Look, I get that we live in this literary world where the author’s written word must be interpreted as sacred scripture, but the truth is that not every book is mind-blowing. Some books are terrible. Some books are just okay. A book nearing its one-hundredth anniversary doesn’t suddenly imbue it with literary worth. At some point, the “50 Shades of Grey” trilogy is going to be a century old, but that won’t make it less it less of an unreadable pile of dog sh*t. Therefore, if a director wants to make adaptational changes to a book, it’s not the end of the world. Nor is it inherently disrespectful to the source material. Normally I’d agree that the book is perfection and the movie is the sad Wish.com version of the story, but every once in a while a movie has the opportunity to improve upon its inspiration. I’m not nearly versed enough with D.H. Lawrence’s body of work to suggest that any Netflix adaption would be better, but I can say that I honestly enjoyed the experience of watching this movie more than I did of reading the book.
For the record, “Lady Chatterley’s Lover” is nearly as bad as “Fifty Shades of Grey.” However, I do think that because “Lady Chatterley’s Lover” was banned for obscenity, that gave it notoriety, which is why we’re still talking about it today. This notoriety is why I’m writing about it now. Beyond that, the book was not that interesting.
If you love this book and disagree with my assessment, I apologize if I’ve upset you. The truth is, as much fun as it is to trash a bad book or movie, I much prefer liking it. So if “Lady Chatterley’s Lover” is your favorite book, and you think the Netflix film didn’t do it justice, please feel free to enlighten me. Who knows? Maybe in a few years, my opinion on this book will have changed, and if that happens, I’ll be sure to let you all know.
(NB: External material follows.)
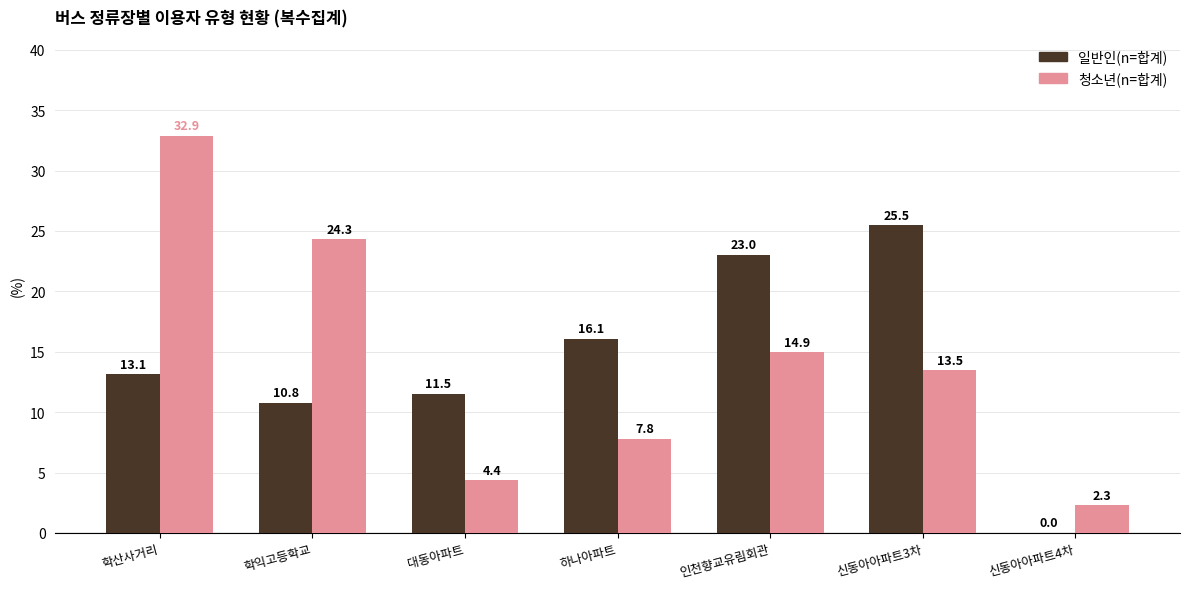

Where does the 청소년(n=합계) series first go above 13?

학산사거리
4 thoughts on “Netflix’s “Lady Chatterley’s Lover” is Better than the Book”
You have more talent
Then D.H. Lawrence? I don’t know about that, seeing as how it’s always easier to tear something apart rather than build it up.
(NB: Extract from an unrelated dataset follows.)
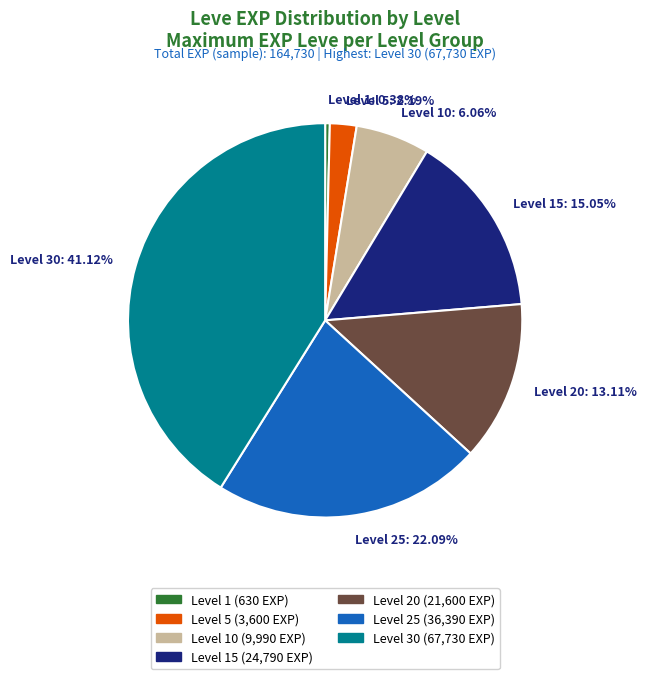

Is there any slice that represents more than half of the pie?

No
I would have to agree about Alexandra’s talent!
I have read that book many years ago. I was 18. I did like it! I’ll have to read it again to see if I’ be become a bit wiser “a few” years later.
-My mind keeps replacing Chatterley with Chantilly
-Already Mellors sounds like an investment banker on dating apps
-I think Netflix is going to have to edit a lot of the dialogue from the book out based on today’s climate. When the author wrote this book, there was a lot more sexism, racism, elitism, etc. There is still a lot of that now but there was way more back then.
-I don’t know if you know but the last gif is of Tamra Judge yelling at Vicki Gunvalson and is an iconic piece of reality TV from the Real Housewives of Orange County (reunion episode). They were both fired from the show and then Tamra was recently given another chance while Vicki is still pissed off that she won’t be hired back. The context by the way was that Tamra said Vicki’s boyfriend was not good for her and Vicki said you don’t know what’s good for me and Tamra said: THAT’S MY OPINION. I like to yell that in my mind when someone annoys me.